> REQUIREMENT
Pictures must not appear in the copy. Reproduce exactly, and only, the lines from the one with "5: (231, 245)" through the end of the data below.
(RECORD EXTRACTS Opens)
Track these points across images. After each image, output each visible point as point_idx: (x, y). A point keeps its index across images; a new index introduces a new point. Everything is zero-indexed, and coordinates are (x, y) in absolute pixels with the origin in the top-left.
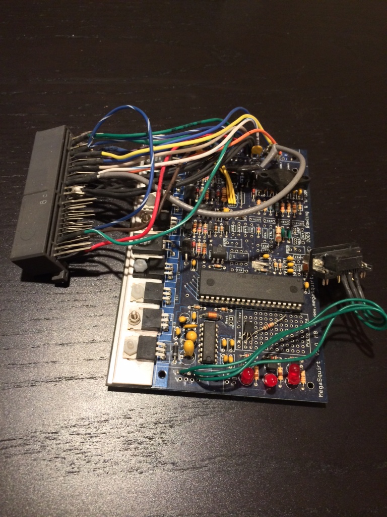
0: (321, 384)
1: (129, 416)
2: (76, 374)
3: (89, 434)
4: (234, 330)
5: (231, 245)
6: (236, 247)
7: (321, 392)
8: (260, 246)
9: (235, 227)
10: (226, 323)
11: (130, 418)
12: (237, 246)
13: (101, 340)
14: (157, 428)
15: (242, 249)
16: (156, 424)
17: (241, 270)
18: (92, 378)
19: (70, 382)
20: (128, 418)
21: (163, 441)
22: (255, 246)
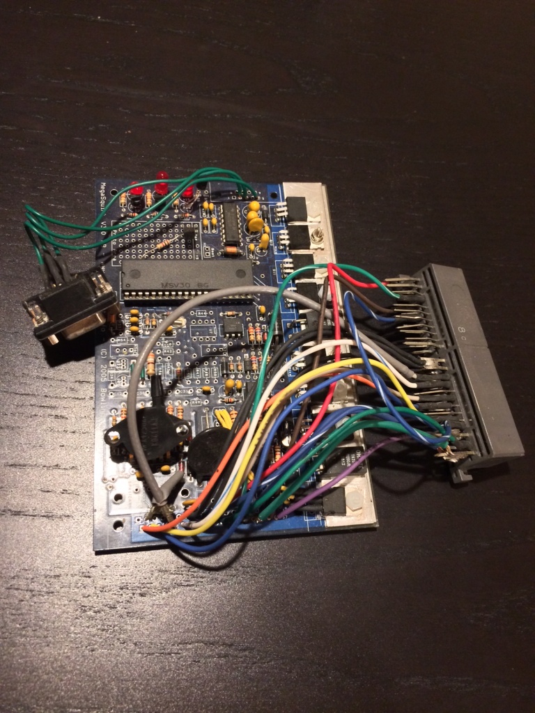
0: (102, 195)
1: (87, 574)
2: (26, 509)
3: (31, 591)
4: (203, 241)
5: (216, 347)
6: (209, 345)
7: (103, 187)
8: (175, 350)
9: (213, 374)
10: (213, 249)
11: (89, 577)
12: (207, 347)
13: (67, 467)
14: (122, 595)
15: (200, 343)
16: (122, 589)
17: (199, 313)
18: (47, 517)
19: (16, 518)
20: (86, 577)
21: (128, 613)
22: (183, 350)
(RECORD EXTRACTS Closes)
> ANSWER TO THE EXERCISE
5: (231, 245)
6: (236, 247)
7: (321, 392)
8: (260, 246)
9: (235, 227)
10: (226, 323)
11: (130, 418)
12: (237, 246)
13: (101, 340)
14: (157, 428)
15: (242, 249)
16: (156, 424)
17: (241, 270)
18: (92, 378)
19: (70, 382)
20: (128, 418)
21: (163, 441)
22: (255, 246)
0: (102, 195)
1: (87, 574)
2: (26, 509)
3: (31, 591)
4: (203, 241)
5: (216, 347)
6: (209, 345)
7: (103, 187)
8: (175, 350)
9: (213, 374)
10: (213, 249)
11: (89, 577)
12: (207, 347)
13: (67, 467)
14: (122, 595)
15: (200, 343)
16: (122, 589)
17: (199, 313)
18: (47, 517)
19: (16, 518)
20: (86, 577)
21: (128, 613)
22: (183, 350)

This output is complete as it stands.